[[ Passage for review, beginning ]]
Major Update in the Camp Lejeune Toxic Water Contamination Litigation: the Elective Option

Morris James LLP
The Department of the Navy is offering an expedited resolution process for Camp Lejeune water contamination victims. While this may be a quicker way for injured victims to get compensation, it is not the best option for all claimants.

In the year since the introduction of the Camp Lejeune Justice Act 2022, more than 1,100 federal lawsuits and 93,000 administrative claims have been filed by veterans and their families, but not a single Camp Lejeune claim has been resolved. Unfortunately, the government has been slow or completely unresponsive when dealing with Camp Lejeune claims. A timeline of the Camp Lejeune water contamination litigation to date is available here.

The Elective Option is the first settlement option in the Camp Lejeune cases

On September 6, the U.S. Navy and the U.S. Department of Justice announced a new system to speed up resolution of Camp Lejeune claims, called the Elective Option. This is the first of any settlement options in the Camp Lejeune litigation, and may give some indication of what the government will consider to be a reasonable settlement offer. However, it does not tell us what a court will award as compensation if these cases go to trial. For some Camp Lejeune claimants, a quick and convenient settlement may be a good option, but for others, it may significantly undervalue the amount that they and their families should receive in compensation. The absolute maximum amount that is authorized in any individual settlement paid under the Elective Option is $550,000. It is important to consult with an attorney who is familiar with the Camp Lejeune water contamination lawsuits before accepting any settlement offer.
[[ Passage for review, end ]]
Exercise instructions:
1 - According to the article on the Camp Lejeune Elective Option, what is the highest amount allowed for any single settlement paid under that option?
2 - Continue the article on the Camp Lejeune Elective Option, starting after its final sentence.
The records that follow were gathered from a separate source and are unrelated to the article.
[[ Dataset, beginning ]]
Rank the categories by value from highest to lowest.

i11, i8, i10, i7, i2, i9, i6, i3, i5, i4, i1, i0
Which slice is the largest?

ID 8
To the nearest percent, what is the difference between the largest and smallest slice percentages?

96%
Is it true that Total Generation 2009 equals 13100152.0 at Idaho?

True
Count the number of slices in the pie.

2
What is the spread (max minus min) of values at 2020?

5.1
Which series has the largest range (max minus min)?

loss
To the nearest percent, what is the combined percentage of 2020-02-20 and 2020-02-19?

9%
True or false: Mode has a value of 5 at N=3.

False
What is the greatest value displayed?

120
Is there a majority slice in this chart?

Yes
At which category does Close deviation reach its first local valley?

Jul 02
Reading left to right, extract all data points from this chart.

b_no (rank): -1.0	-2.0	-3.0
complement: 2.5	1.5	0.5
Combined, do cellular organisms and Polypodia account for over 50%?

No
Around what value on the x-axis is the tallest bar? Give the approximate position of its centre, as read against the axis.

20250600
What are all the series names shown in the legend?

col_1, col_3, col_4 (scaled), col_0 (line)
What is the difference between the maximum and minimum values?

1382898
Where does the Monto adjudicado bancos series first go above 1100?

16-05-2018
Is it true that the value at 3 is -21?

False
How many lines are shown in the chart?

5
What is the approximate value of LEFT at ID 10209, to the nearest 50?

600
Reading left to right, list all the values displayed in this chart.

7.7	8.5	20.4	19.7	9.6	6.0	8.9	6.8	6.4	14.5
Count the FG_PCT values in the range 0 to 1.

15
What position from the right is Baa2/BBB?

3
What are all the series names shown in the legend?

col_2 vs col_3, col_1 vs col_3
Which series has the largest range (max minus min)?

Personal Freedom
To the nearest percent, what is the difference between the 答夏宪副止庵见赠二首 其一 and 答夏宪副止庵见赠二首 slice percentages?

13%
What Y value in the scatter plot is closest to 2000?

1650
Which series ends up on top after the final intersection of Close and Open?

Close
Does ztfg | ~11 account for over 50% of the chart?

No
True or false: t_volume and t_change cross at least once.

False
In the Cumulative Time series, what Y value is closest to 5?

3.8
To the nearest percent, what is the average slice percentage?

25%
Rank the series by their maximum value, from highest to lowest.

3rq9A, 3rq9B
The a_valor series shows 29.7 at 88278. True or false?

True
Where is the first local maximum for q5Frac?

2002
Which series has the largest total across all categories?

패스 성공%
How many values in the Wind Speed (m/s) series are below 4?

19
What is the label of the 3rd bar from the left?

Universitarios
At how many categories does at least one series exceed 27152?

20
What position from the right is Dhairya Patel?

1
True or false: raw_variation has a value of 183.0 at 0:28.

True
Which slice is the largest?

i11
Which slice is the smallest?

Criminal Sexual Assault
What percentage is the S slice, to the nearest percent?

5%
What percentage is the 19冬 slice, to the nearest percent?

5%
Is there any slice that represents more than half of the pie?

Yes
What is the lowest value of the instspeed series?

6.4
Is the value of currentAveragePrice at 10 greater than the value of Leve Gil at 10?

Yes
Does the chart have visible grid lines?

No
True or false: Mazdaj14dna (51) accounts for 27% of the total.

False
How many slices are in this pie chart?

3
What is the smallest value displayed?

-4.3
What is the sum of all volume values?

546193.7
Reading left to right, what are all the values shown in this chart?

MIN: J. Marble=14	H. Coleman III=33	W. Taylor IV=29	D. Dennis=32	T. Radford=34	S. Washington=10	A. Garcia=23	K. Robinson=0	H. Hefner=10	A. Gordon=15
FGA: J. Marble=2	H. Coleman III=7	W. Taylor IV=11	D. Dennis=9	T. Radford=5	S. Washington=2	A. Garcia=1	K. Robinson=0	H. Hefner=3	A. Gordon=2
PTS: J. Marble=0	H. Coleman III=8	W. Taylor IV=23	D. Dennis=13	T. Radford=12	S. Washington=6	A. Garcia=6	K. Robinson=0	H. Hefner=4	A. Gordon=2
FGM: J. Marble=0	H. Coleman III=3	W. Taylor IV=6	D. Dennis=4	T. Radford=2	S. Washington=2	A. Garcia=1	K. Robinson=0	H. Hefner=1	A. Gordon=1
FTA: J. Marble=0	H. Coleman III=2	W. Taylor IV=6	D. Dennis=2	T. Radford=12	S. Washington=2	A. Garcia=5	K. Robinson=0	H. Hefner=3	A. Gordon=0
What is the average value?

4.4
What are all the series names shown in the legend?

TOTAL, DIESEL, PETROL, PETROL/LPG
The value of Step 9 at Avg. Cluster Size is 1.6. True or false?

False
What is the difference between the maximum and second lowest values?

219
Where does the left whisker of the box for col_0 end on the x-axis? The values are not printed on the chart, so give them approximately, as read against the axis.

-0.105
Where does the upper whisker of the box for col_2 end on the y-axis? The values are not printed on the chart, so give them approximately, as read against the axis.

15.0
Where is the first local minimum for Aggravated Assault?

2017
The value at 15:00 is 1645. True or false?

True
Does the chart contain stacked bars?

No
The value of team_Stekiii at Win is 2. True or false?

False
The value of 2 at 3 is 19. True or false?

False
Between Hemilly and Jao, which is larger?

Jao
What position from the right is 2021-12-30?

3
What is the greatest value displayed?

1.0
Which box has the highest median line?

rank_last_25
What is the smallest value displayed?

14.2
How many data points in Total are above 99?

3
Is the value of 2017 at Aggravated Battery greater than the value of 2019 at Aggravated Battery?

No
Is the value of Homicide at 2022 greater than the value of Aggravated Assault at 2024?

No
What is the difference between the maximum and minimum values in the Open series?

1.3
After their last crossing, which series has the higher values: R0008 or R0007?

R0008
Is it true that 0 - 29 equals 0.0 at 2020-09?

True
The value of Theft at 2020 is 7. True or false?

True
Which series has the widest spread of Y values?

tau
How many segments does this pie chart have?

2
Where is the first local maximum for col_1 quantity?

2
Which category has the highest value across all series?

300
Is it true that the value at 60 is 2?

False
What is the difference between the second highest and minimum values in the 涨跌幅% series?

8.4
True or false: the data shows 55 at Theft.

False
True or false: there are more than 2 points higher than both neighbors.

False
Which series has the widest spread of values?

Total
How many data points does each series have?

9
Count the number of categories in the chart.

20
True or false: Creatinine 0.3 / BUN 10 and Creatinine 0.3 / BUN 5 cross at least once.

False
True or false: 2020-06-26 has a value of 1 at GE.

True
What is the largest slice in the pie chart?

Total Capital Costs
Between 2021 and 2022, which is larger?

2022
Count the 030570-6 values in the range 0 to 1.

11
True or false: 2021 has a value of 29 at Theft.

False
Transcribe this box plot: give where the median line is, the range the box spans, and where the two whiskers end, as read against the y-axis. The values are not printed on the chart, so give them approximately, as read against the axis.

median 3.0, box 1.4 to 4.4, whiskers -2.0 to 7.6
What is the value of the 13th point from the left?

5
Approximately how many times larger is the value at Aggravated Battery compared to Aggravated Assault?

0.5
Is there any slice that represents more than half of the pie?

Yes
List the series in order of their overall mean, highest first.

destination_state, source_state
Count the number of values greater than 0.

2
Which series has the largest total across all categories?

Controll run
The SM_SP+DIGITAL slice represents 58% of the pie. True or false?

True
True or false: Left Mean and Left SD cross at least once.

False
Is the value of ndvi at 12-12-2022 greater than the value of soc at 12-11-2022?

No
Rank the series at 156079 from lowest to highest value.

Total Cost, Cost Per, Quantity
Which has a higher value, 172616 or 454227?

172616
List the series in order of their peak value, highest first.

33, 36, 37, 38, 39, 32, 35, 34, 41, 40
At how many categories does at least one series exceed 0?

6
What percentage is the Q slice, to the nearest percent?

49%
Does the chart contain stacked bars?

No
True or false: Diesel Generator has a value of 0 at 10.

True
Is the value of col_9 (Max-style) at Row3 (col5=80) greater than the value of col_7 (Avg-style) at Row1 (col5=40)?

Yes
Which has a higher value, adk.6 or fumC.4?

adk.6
[[ Dataset, end ]]
Expected outputs:
1 - $550,000.

2 -
How does the Elective Option work?

The Elective Option does not replace the existing administrative claims process or federal litigation. To avail of the Elective Option, a claimant must first file an administrative claim with the JAG’s Tort Claims Unit, as for any Camp Lejeune claim. 

The Elective Option offers claimants a settlement amount based on the illness that they have and how long they were exposed to the contaminated water at Camp Lejeune. The illnesses covered are the specific medical conditions identified by the Agency for Toxic Substances and Disease Registry (ATSDR) as potentially linked to contaminated water at Camp Lejeune, divided into two tiers:

Tier 1: These are diseases for which the ATSDR has substantiated evidence of causation:

  • Kidney cancer
  • Liver cancer
  • Non-Hodgkin’s lymphoma
  • Leukemia
  • Bladder cancer 

Camp Lejeune victims with these diseases are offered $150,000, for 30-364 days’ exposure, $300,000 for 1-5 years’ exposure, and $450,000 for over 5 years’ exposure to Camp Lejeune toxic water.

Tier 2: These are diseases for which the ATSDR has possible evidence of causation:

  • Multiple myeloma
  • Parkinson’s disease
  • Kidney disease (end stage renal disease)
  • Systemic sclerosis/systemic scleroderma

These victims receive settlement offers of  $100,000 for 30-364 days’ exposure, $250,000 for 1-5 years’ exposure, or $400,000 for over 5 years’ exposure to Camp Lejeune water.

An additional $100,000 is offered in cases where the victim died as a result of their exposure to contaminated water at Camp Lejeune.

What if I have already filed a Camp Lejeune claim?

If you have already filed a Camp Lejeune claim, you may receive a settlement offer under the Elective Option. Any cases that have already been filed will be screened by the Justice Department for eligibility and should receive a settlement offer in line with the amounts above. You should discuss this with your attorney before taking any action under the Elective Option. If you accept a settlement, you may lose your right to bring any other claim for compensation.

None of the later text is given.